This collection was created and is maintained by the Kosovo Oral History Initiative (KOHI). KOHI was founded in 2012 through a collaboration between the Kosovo Women’s Network and Anna Di Lellio, professor at The New School, NY, along with students from the graduate program in International Affairs. The project quickly developed into an independent NGO, which continues collaborations with universities and institutions in the United States and Europe. KOHI is comprised of researchers of various generations, nationalities, and professions, and its mission is to record personal accounts that intersect with Kosovo’s broader history and with world events. These materials include oral interviews with women activists, thus chronicling the history of women’s activism as remembered and interpreted by the activists themselves.
Albanian women in Kosovo have often served more than a mere side role in politics. Even in the most recent past, it is evident that women were present in the underground national movement. Women’s efforts were pivotal in acts of peaceful resistance against the regime through their roles as teachers, doctors, and nurses within the health care institutions in Kosovo, and also contributed as political activists through their efforts as both women’s rights and human rights advocates. Stories collected by KOHI reveal the extraordinary agency of Kosovan women over the past decades, which contradicts perceived ideas of men’s dominance over women. Similar to elsewhere in the world, patriarchy is still hegemonic within Kosovo. Still, Kosovan women have fought for their own rights and the rights of others, and describe their experiences with a passion and dedication that upends stereotypes. Today, women comprise 30 percent of Kosovo’s legislature by law, and Kosovo elected the first female president in the Balkans, Atifete Jahjaga (2011–2016).

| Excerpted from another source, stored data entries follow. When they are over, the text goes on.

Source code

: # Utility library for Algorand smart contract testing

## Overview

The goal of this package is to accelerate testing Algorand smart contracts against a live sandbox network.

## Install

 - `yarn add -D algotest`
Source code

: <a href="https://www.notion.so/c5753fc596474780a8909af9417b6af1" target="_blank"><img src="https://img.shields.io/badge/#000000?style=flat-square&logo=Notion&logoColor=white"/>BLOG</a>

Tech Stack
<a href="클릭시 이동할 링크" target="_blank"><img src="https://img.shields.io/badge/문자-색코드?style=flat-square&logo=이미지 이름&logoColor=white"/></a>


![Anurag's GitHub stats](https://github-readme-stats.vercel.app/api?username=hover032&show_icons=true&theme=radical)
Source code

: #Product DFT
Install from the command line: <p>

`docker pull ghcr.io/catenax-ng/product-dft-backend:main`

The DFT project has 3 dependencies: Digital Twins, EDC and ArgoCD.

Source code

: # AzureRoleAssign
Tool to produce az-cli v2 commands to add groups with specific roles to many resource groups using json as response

Whether engaged in protests against the regime, in campaigns to promote girls’ literacy, in nationalist movements, in acts of resistance against Milošević, or in the fight for women’s rights across ethnic divisions, women have provided vivid personal accounts that intersect with the broader historical events of the time. The oral interviews in the collection have a biographical structure because they focus on the personal lives of interviewees. Interviews in the Women’s Activism in Kosovo collection track the lives of the women involved in women’s emancipation projects in Yugoslavia after World War II, Ilegalja [Underground Movement], and peace activism efforts in the 1990s.
As forms of activism, pamphlets, newspapers, self-help groups, and women’s own forces of persuasion and creativity were used. Many activists created NGOs (like that of Drita Vukshinaj for people with disabilities, and Vjosa Dobruna’s Center for the Protection of Women and Children). Many women served as activists without outside assistance or financial support from donors.